Day 1: Capital Markets & Trade Leverage
The first credit market in crypto stemmed from the need for trade leverage. Nearly every trading desk in the industry is active in this market in some way, shape, or form today, which makes it challenging to estimate the actual size of the market, as many do not provide reporting on their activities.
According to a recent research report from CredMark, the crypto-collateralized lending market is estimated to originate over $10B in quarterly loan volume. Historically crypto loans have been collateralized with a highly liquid and readily saleable asset, bitcoin, and the level of risk was perceived to be low. However, this March, when bitcoin dipped 50% in a 24-hour period, these parameters were tested. Discussion topics include trade leverage, margin and clearing, risk management, and rate markets.
Meltem Demirors of CoinShares provides opening remarks, based a recent blog post titled "Understanding Crypto Credit Markets"

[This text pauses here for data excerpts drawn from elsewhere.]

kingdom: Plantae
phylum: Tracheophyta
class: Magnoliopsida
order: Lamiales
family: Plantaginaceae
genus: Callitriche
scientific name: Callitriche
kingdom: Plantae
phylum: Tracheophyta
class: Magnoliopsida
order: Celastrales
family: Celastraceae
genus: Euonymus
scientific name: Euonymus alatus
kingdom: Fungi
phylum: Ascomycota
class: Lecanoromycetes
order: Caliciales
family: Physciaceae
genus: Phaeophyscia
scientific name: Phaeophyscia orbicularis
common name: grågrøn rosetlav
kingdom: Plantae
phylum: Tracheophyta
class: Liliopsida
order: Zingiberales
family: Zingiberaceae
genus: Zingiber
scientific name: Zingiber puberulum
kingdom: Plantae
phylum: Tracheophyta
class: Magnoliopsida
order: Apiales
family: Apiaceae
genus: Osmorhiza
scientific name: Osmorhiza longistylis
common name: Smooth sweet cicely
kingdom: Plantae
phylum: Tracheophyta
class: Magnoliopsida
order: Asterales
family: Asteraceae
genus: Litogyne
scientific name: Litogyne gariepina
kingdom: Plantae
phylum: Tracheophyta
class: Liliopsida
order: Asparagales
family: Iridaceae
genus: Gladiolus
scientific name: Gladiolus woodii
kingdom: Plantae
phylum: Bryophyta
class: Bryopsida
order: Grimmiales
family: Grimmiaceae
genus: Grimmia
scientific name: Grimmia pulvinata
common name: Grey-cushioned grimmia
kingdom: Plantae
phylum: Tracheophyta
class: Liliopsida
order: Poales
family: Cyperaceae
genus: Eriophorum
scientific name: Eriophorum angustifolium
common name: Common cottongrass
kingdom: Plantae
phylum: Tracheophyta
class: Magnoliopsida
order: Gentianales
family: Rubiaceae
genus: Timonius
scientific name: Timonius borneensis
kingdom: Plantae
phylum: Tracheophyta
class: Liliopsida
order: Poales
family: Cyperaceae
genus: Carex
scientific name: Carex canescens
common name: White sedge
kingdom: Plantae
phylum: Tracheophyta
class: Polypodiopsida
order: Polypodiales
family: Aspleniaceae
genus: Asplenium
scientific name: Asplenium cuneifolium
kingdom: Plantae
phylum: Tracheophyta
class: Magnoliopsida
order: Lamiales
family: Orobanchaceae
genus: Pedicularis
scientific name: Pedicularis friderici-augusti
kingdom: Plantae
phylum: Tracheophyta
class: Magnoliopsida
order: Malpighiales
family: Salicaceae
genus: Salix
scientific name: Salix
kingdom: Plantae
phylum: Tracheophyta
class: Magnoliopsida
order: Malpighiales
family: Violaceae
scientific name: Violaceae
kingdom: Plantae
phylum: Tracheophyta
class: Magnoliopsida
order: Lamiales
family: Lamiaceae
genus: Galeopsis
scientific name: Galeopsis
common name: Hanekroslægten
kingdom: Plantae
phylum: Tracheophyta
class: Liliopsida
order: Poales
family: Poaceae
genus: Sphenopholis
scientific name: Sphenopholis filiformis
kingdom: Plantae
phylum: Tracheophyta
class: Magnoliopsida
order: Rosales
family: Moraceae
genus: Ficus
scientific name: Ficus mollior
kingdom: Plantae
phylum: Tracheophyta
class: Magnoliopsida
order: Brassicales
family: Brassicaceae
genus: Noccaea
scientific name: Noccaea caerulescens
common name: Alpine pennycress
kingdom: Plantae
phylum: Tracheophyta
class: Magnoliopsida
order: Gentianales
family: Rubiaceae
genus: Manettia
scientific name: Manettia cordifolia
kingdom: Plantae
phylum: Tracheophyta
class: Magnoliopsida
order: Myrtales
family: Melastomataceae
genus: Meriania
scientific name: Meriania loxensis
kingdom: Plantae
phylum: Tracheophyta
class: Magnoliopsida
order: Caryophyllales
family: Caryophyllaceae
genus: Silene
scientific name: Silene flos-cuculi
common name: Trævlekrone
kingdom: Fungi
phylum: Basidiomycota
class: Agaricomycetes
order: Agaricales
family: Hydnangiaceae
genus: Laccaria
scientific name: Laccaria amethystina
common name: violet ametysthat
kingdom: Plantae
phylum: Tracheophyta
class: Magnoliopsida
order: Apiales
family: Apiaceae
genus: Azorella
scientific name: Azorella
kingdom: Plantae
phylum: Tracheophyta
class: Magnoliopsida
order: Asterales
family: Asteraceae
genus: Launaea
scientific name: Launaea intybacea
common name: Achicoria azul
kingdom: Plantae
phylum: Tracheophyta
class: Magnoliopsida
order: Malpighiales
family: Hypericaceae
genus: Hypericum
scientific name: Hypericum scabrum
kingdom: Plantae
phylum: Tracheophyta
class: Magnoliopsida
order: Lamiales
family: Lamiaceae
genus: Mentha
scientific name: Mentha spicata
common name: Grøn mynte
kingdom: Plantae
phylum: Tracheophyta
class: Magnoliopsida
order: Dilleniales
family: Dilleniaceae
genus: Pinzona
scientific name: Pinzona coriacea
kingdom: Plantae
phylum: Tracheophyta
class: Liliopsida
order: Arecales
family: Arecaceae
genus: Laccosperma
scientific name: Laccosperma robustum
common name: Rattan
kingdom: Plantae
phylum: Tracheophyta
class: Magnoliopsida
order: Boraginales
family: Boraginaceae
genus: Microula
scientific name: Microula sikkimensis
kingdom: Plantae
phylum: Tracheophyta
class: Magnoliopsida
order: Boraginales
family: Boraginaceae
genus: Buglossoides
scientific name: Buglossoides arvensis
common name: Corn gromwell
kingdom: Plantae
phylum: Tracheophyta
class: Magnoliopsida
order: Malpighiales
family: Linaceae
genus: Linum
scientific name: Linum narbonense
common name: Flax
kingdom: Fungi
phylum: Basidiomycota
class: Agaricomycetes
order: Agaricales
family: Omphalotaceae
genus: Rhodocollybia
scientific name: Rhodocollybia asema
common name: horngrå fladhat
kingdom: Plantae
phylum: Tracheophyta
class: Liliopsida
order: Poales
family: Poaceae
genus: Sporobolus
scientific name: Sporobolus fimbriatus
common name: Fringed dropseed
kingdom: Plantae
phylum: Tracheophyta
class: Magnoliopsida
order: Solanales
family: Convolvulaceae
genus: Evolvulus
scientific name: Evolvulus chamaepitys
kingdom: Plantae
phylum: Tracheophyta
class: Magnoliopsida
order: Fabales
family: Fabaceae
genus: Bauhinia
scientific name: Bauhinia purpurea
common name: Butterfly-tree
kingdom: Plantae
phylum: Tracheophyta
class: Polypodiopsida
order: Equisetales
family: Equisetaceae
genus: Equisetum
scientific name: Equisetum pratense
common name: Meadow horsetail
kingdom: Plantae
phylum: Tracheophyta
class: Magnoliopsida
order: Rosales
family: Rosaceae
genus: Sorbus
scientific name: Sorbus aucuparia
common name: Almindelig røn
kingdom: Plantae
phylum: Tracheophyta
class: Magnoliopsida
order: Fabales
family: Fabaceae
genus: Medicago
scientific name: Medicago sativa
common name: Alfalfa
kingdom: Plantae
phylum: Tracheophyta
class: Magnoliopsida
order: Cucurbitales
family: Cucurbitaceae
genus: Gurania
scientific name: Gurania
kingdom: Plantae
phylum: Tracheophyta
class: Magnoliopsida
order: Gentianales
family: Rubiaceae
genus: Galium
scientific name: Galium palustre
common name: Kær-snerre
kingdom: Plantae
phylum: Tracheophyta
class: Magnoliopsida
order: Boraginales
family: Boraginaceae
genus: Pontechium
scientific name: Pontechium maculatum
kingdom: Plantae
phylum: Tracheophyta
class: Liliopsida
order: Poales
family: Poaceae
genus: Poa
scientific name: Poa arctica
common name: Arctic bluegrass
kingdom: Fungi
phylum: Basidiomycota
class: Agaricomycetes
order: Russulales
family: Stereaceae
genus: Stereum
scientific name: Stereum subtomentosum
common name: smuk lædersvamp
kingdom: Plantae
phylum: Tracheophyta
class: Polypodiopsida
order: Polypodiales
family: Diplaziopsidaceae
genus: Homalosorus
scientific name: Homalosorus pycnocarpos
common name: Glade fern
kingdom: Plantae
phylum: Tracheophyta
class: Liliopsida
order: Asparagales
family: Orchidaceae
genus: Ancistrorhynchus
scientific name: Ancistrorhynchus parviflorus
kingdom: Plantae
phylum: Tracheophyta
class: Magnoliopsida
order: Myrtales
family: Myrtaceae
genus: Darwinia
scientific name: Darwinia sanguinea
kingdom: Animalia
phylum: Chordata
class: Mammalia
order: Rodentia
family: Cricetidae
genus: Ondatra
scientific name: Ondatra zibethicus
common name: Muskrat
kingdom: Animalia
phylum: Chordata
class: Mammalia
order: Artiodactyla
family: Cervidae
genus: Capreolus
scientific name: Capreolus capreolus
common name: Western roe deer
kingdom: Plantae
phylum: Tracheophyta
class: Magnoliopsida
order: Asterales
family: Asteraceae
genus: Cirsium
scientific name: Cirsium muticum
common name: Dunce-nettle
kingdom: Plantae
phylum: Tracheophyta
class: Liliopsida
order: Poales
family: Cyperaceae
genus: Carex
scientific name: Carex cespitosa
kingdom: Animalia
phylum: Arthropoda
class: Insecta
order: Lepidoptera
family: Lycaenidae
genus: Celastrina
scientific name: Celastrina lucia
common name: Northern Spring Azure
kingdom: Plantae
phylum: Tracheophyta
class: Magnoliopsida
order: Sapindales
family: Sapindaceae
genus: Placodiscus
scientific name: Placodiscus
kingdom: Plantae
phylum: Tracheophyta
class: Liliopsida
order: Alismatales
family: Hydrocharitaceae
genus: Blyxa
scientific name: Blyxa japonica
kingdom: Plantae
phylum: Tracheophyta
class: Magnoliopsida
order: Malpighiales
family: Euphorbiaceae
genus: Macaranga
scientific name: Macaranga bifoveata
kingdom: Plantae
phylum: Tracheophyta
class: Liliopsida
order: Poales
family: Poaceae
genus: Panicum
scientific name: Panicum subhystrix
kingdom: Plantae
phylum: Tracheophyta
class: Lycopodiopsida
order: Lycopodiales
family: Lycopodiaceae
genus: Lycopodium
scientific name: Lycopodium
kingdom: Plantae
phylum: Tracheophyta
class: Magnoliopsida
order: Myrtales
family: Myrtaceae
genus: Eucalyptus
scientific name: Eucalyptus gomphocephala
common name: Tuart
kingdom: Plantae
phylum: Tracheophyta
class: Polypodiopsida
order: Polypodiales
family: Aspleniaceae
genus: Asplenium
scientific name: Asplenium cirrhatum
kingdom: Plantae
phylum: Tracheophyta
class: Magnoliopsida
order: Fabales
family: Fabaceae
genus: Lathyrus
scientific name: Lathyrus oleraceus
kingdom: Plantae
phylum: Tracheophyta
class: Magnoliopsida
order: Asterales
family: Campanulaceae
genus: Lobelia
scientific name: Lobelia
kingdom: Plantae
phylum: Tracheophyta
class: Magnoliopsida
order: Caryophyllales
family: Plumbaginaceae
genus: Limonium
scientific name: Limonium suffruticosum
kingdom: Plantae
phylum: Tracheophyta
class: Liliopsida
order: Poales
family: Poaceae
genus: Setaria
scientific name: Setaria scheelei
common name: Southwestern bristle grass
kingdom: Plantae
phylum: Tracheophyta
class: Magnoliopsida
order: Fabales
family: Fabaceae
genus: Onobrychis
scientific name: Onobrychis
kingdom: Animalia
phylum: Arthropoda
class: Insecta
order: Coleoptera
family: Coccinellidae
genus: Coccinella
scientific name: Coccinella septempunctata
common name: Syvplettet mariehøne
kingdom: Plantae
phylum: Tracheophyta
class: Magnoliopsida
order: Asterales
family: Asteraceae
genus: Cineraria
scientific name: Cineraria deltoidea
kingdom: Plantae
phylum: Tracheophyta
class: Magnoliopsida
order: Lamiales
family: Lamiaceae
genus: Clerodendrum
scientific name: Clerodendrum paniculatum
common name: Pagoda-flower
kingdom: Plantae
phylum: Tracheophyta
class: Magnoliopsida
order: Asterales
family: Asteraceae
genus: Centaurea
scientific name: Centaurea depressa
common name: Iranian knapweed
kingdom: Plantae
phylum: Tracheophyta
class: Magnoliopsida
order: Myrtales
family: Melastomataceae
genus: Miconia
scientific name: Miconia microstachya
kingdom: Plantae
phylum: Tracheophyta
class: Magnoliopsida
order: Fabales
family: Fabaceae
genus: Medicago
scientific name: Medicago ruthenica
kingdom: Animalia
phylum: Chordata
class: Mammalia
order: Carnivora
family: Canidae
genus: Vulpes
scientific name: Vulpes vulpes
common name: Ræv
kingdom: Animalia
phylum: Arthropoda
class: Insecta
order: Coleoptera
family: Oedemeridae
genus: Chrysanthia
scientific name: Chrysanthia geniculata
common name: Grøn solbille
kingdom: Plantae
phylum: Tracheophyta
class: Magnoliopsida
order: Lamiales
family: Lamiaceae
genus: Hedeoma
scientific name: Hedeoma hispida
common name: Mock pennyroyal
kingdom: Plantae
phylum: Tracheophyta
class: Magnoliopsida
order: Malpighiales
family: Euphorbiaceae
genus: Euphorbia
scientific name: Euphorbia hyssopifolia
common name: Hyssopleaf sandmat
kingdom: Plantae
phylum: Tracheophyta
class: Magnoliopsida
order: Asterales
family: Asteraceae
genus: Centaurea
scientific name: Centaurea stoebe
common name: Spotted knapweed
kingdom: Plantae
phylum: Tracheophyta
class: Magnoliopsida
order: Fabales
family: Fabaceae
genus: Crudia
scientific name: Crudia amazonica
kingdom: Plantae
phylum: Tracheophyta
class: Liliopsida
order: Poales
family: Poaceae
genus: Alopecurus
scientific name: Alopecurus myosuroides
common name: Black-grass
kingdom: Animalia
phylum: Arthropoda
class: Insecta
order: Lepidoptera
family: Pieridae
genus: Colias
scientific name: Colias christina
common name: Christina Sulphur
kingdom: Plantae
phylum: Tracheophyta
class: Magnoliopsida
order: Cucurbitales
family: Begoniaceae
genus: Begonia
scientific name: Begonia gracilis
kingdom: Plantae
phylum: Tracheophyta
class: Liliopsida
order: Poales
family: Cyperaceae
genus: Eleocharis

Capital Markets and Trade Leverage
In this session, we talk to some of the leading trading firms in the industry about the evolution of crypto capital markets, the early days of trade leverage, and how the institutional financing space has evolved.
Just like traditional credit markets, different types of risk (duration, collateralization level, creditworthiness of borrowers, etc) command different market rates. And just like traditional markets have a yield curve, crypto markets are creating their own yield curves. In this session, we hear about the growing rate market and how different firms are building strategies around rates.
An Explosion of Crypto Credit
In fiat economies, debt is the Mother of All Markets. The relatively nascent world of cryptocurrencies won’t be considered a fully-actualized market until functional credit markets are active in size. But that’s beginning to happen. At the end of Q2, total active crypto debt outstanding was $5.2B, and significantly growing QoQ. In this exclusive Fireside Chat, we learn about what this continuing maturation means for crypto as a mainstream asset class in years to come.
- Zac Prince, Blockfi
- Donna Redel, Board Member at New York Angels, former chairwoman COMEX
Margining and Risk Management
Clearing and margining is an important step in the trade lifecycle, and allows traders to increase liquidity and financing capabilities through reduced initial margin requirements, fewer margin variations, and smaller net settlements. In crypto, clearing, margining, and risk management are nascent and there is no ISDA-like entity that can be relied on in case of disputes between broker and trader, and no entity like the OCC that provides cross-margining for efficiency of collateral in the market. In this session, we’ll hear more about the emergence of clearing and margining venues and how they can help drive better risk management in the trading ecosystem.